Gold for December delivery on the Comex division of the New York Mercantile Exchange was last up $3.10 at $1,115.80 per ounce. Trade has ranged from $1,112.90 to $1,119.30.
In last week’s big news, the People’s Bank of China (PBoC) surprised the market by devaluing the yuan for three straight days.
“The PBoC’s move can potentially delay a Federal Reserve rate hike in September, and thus is viewed as supportive for gold prices. Physical demand, however, remains weak,” Barclays Capital, noted.
The World Gold Council last week reported that second quarter gold demand totalled just 914.9 tonnes, which is the lowest level in six years. However, total physical supply also dropped five percent year-on-year, led by the drop in recycled supply.
“Although mine supply rose three percent, recycled supply dropped eight percent,” Barclays said. “We estimated marginal cash cost for mine supply is around $1000 per ounce right now; however recycled supply can be much more price-sensitive. It is an early sign of supply response with recycled gold now at an eight years’ low.”
Meanwhile, the net long fund position (NLFP) in gold increased by 2,542 contracts, or nine percent, to 32,442 from 29,900 contracts in the week ending August 11, according to the latest CFTC statistics.

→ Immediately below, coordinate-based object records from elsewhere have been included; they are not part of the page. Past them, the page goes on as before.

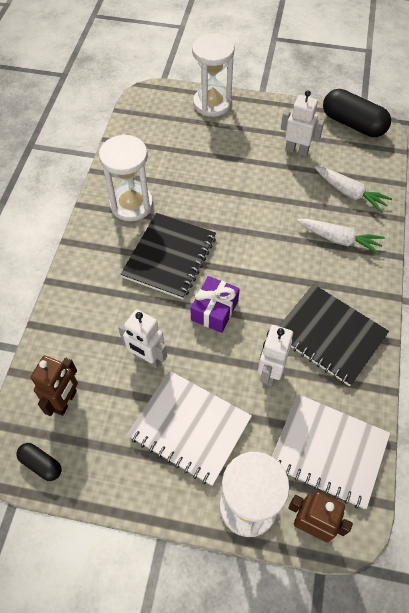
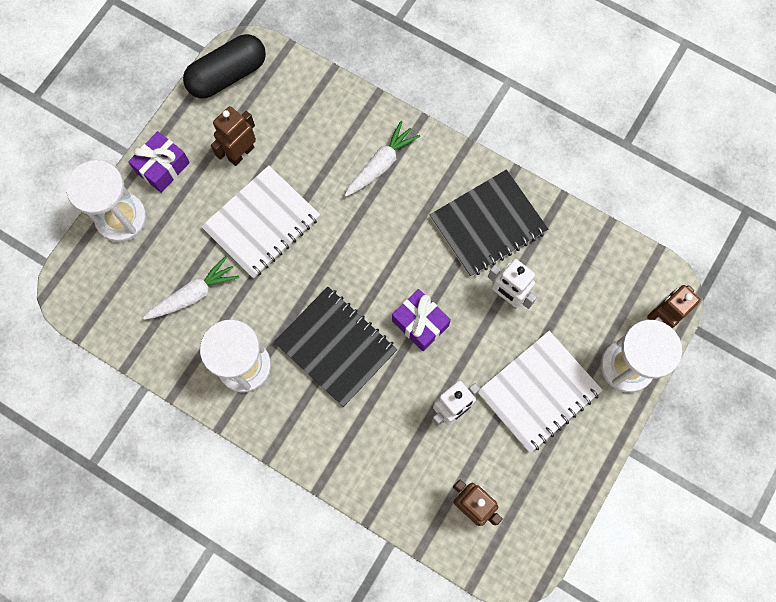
camera: 70 degrees left, 15 degrees up
black capsule [16,443,62,481] -> none
white notebook [272,394,390,509] -> white notebook moved to [201,165,320,278]
white robot [281,90,324,156] -> brown robot [211,106,256,166]
white carrot [315,166,392,213] -> white carrot moved to [143,256,239,320]
none -> purple gift [128,131,190,193]

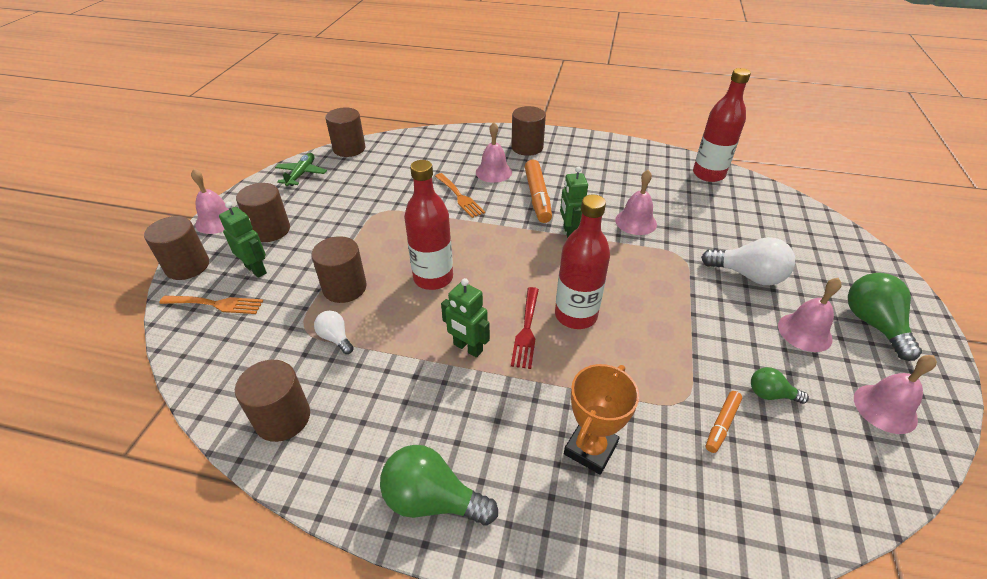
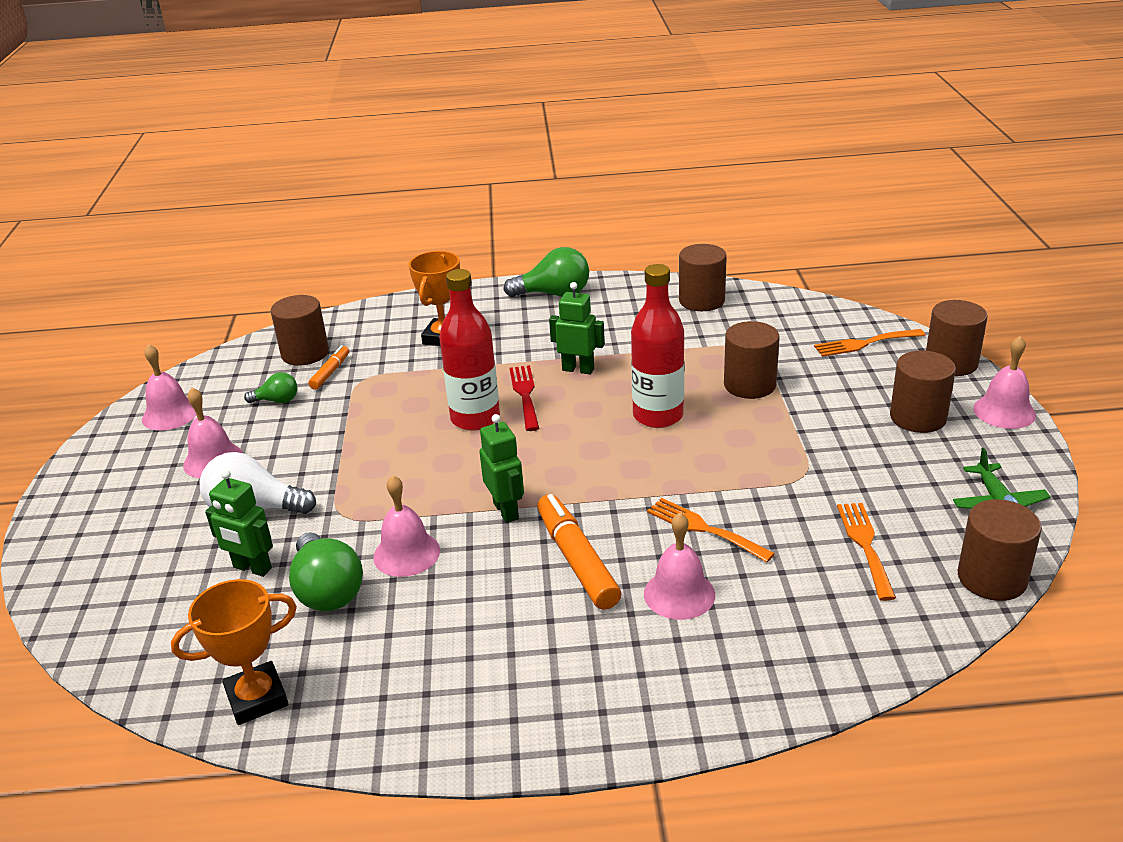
camera: 165 degrees right, 10 degrees down
green robot [219,202,267,278] -> green robot moved to [205,470,273,577]
white light bulb [314,310,354,354] -> none
brown cylinder [511,106,546,156] -> brown cylinder moved to [271,295,329,366]
red bottle [693,68,751,182] -> orange trophy [171,579,297,725]
green light bulb [848,273,922,361] -> green light bulb moved to [289,532,363,611]
none -> orange fork [837,503,896,601]

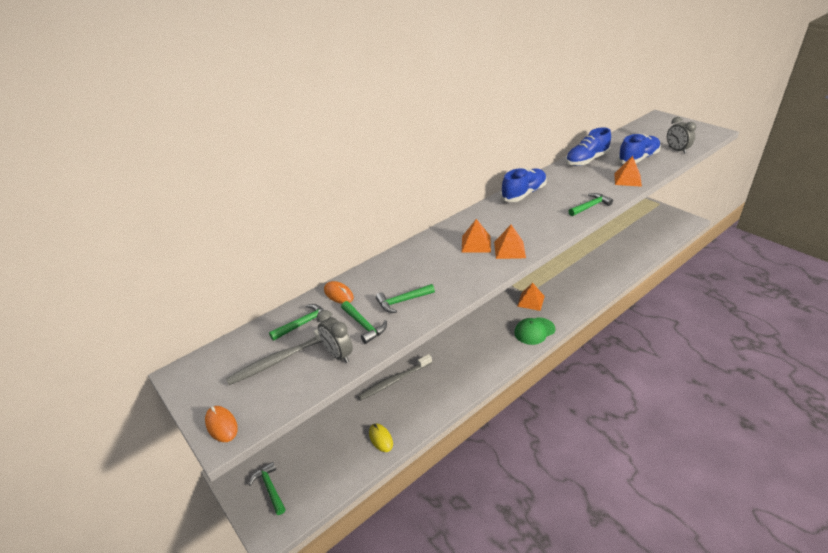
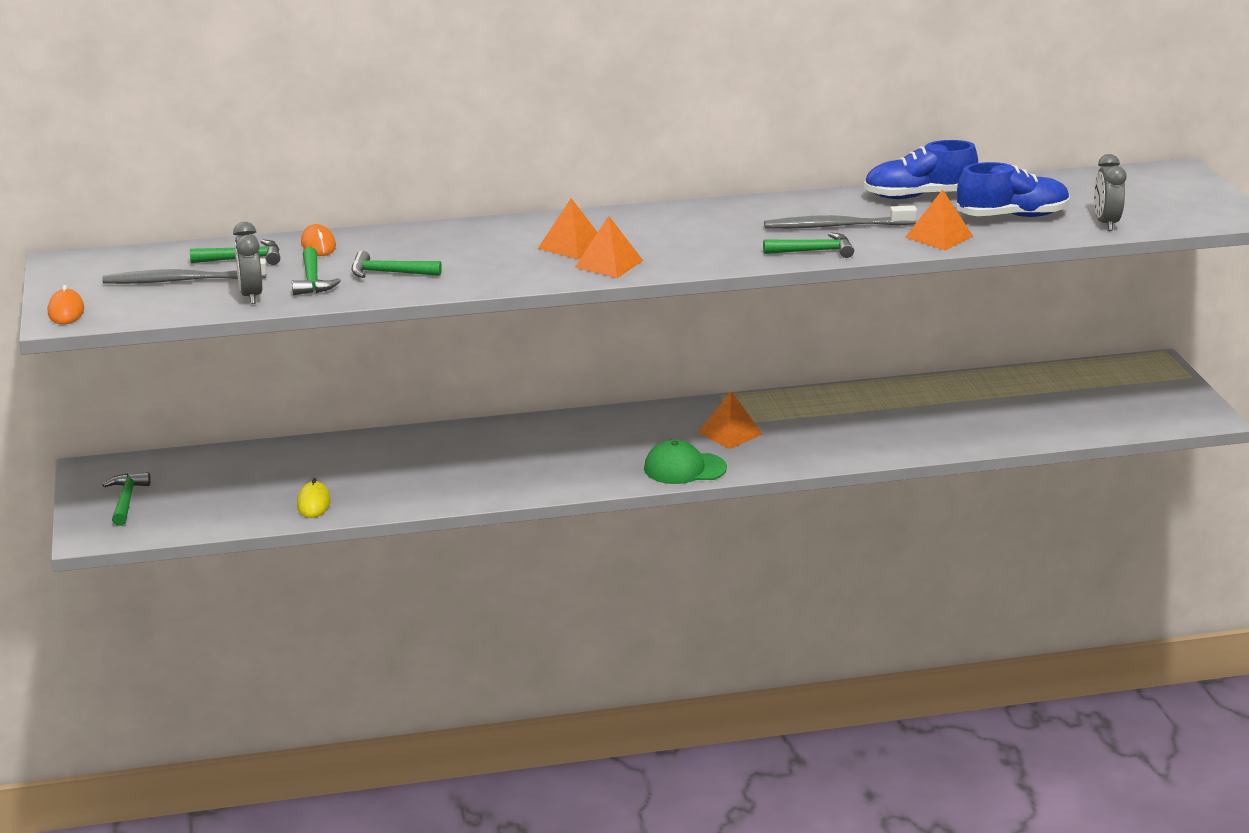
camera: 25 degrees right, 10 degrees down
grey toothbrush [358,354,432,400] -> grey toothbrush moved to [764,206,917,229]
blue shoe [501,168,547,202] -> none

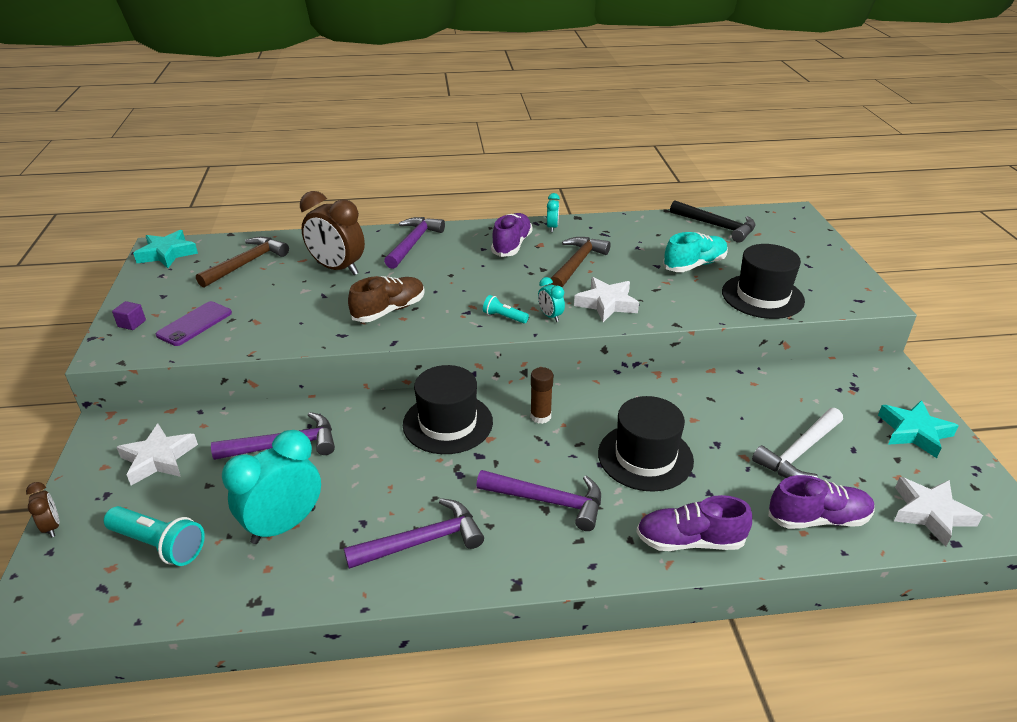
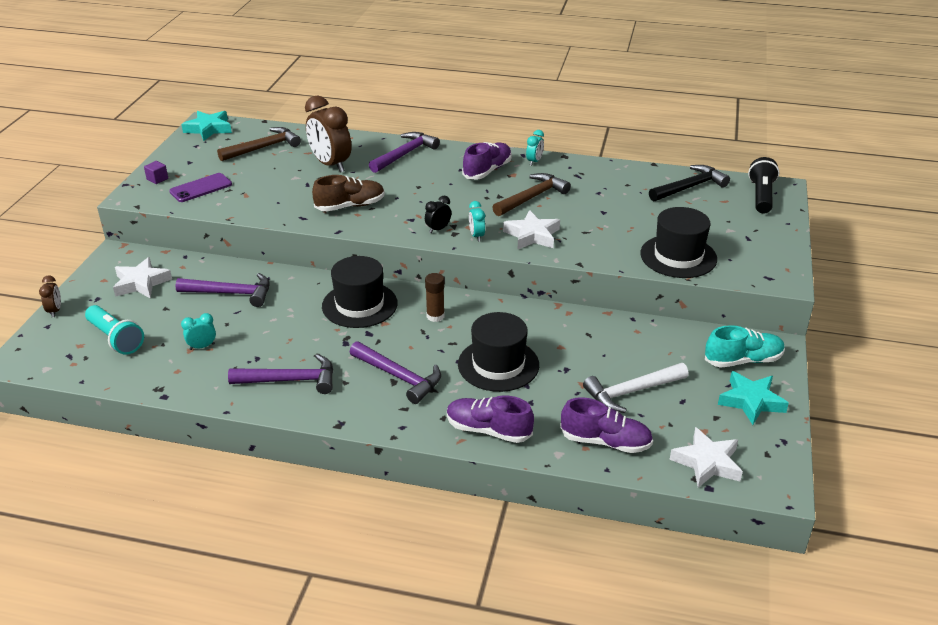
camera: 20 degrees right, 0 degrees up
turquoise clock [222,430,321,544] -> turquoise clock [181,313,216,350], size x0.46
turquoise flashlight [483,295,529,323] -> black clock [425,196,451,233]
turquoise shoe [663,232,728,272] -> turquoise shoe moved to [705,325,785,368]
black hammer [670,201,755,243] -> black hammer turned 90 degrees counterclockwise [649,165,730,202]
none -> black flashlight [748,157,779,214]

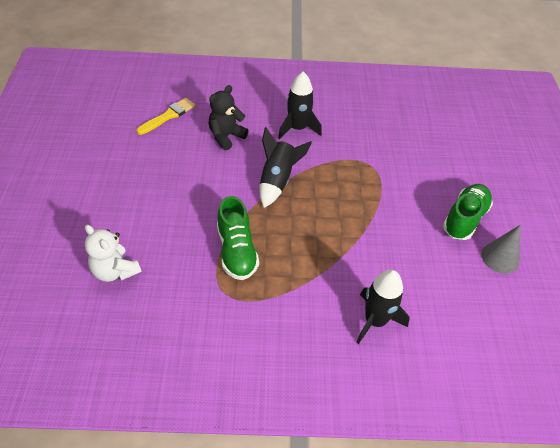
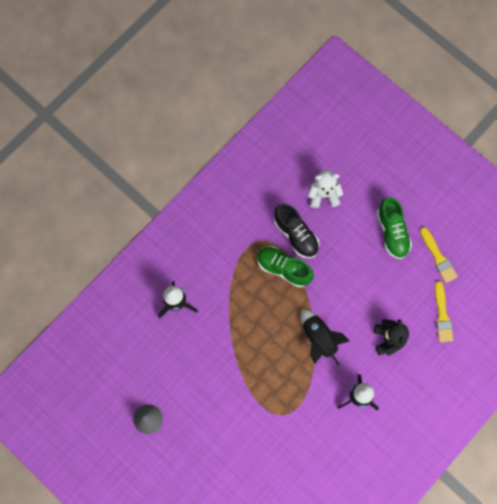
camera: 135 degrees right, 25 degrees up
green shoe [443,184,493,240] -> green shoe moved to [377,197,412,259]
none -> black shoe [274,204,319,258]
none -> yellow brush [420,227,458,283]

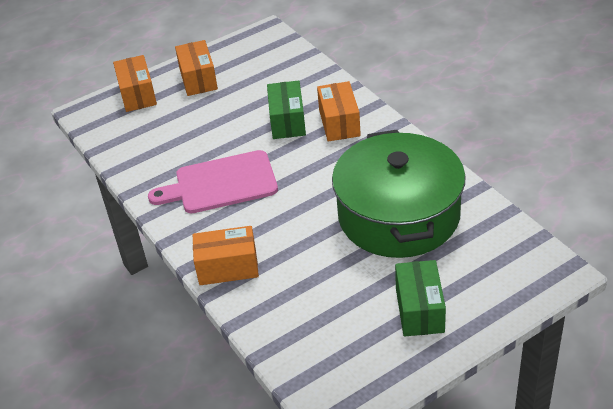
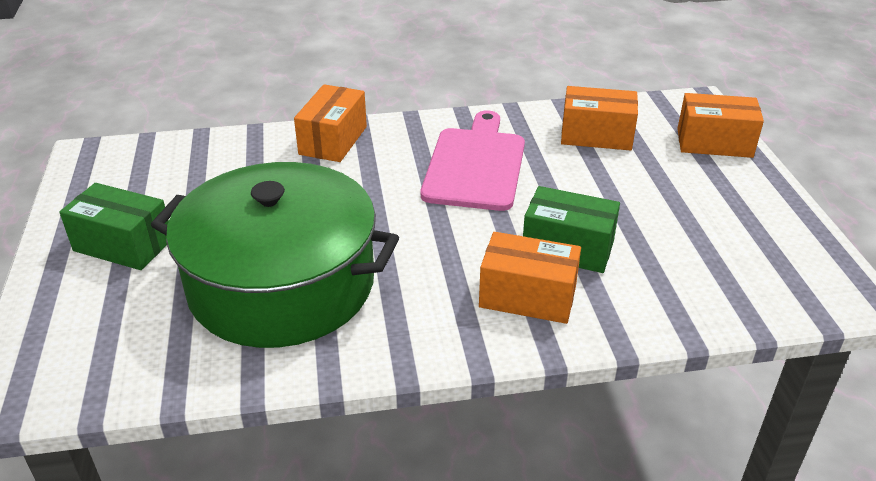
camera: 110 degrees right, 5 degrees down
orange box [175,40,218,96] -> orange box moved to [561,86,638,151]

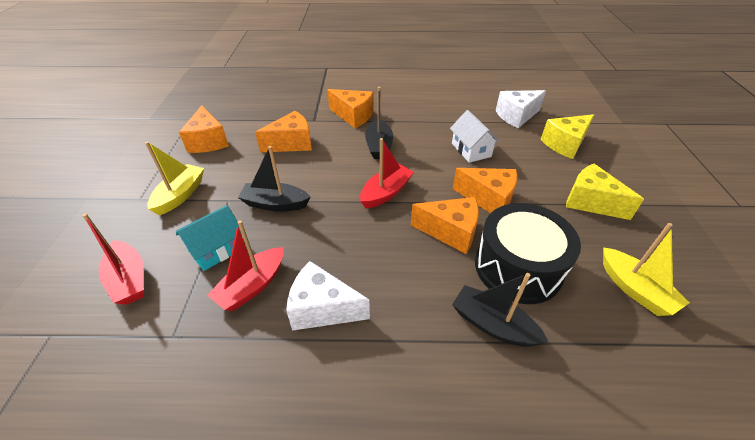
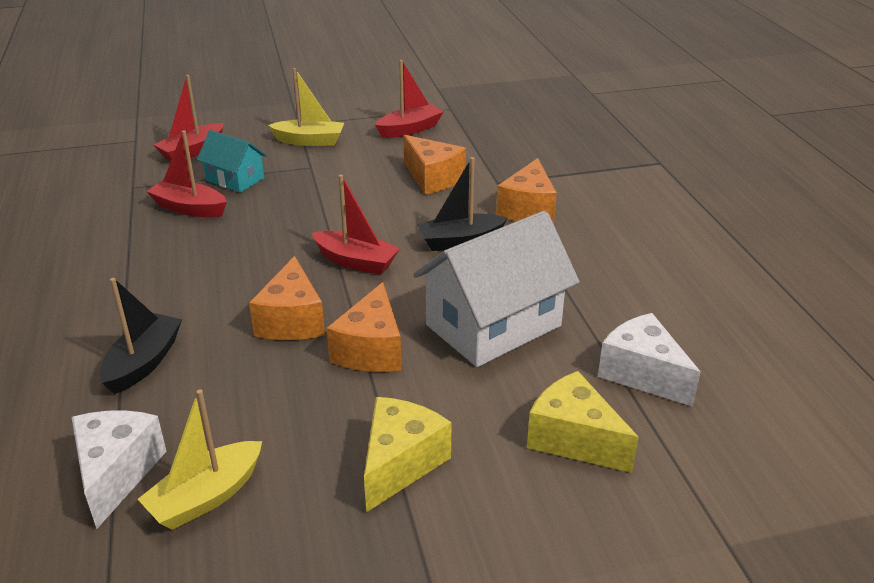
camera: 75 degrees right, 10 degrees down
orange cheese [179,105,229,153] -> red boat [375,60,444,138]
black boat [238,146,310,212] -> none
white cheese [286,261,370,331] -> white cheese moved to [72,410,167,529]
white house [450,110,500,163] -> white house [413,211,580,367], size x1.83
black drum [475,203,581,304] -> none

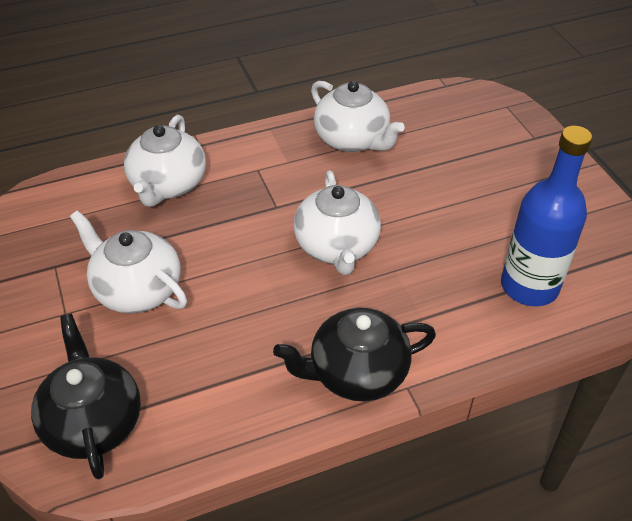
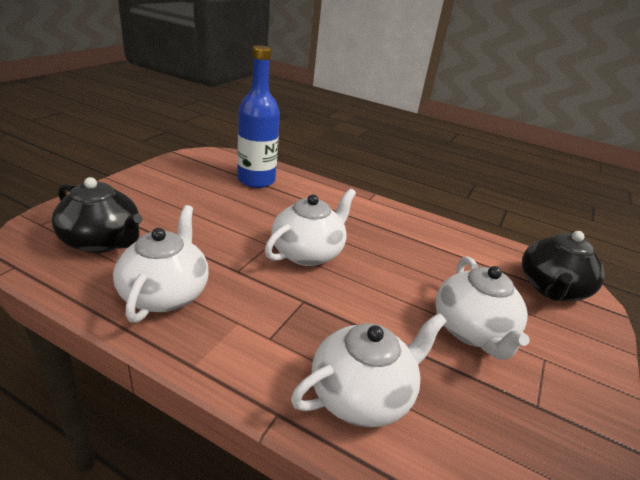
camera: 135 degrees left, 15 degrees down
black teapot [273,308,436,401] -> black teapot moved to [52,177,143,253]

The increase in the net length for the second consecutive week was essentially driven by long accumulation – up 2,986 contracts – that was slightly counterbalanced by a small increase in short positions of 444 contracts. The net length is down about 72 percent in the year-to-date.
“The spec positioning has continued to improve after investors built short positions aggressively in the past two months,” Boris Mikanikrezai, FastMarkets analyst, said.
“Interestingly, the increase in the net spec length was driven by fresh buying rather than short-covering, suggesting that sentiment may have turned bullish. That said, fresh buying needs to continue in the next few weeks in order to underpin the current rally,” he added.
In data today, Japan announced its second quarter preliminary quarter-on-quarter GDP at -0.4 percent, a decline from the previous quarter’s one percent growth.
Out of the eurozone, the region’s trade balance came in better than expected at 21.9 billion.
Here in the, empire state manufacturing index missed the mark at -14.9, well below the 5.0 forecast. Later today will see the National Association of Home Builders (NAHB) index.
In the wider-markets, the dollar was 0.06 percent stronger at 1.1102 against the dollar, while Germany’s DAX was down 0.15 percent, while France’s CAC-40 rose 0.18 percent.
As for the other precious metals, Comex silver for September delivery was down 1.3 cents at $15.200 per ounce. Trade has ranged from $15.180 to $15.290.
Platinum for October delivery on the Nymex was down $1.00 at $993.00 per ounce, while the most-actively traded palladium contract was at $613.10 per ounce, down $4.40.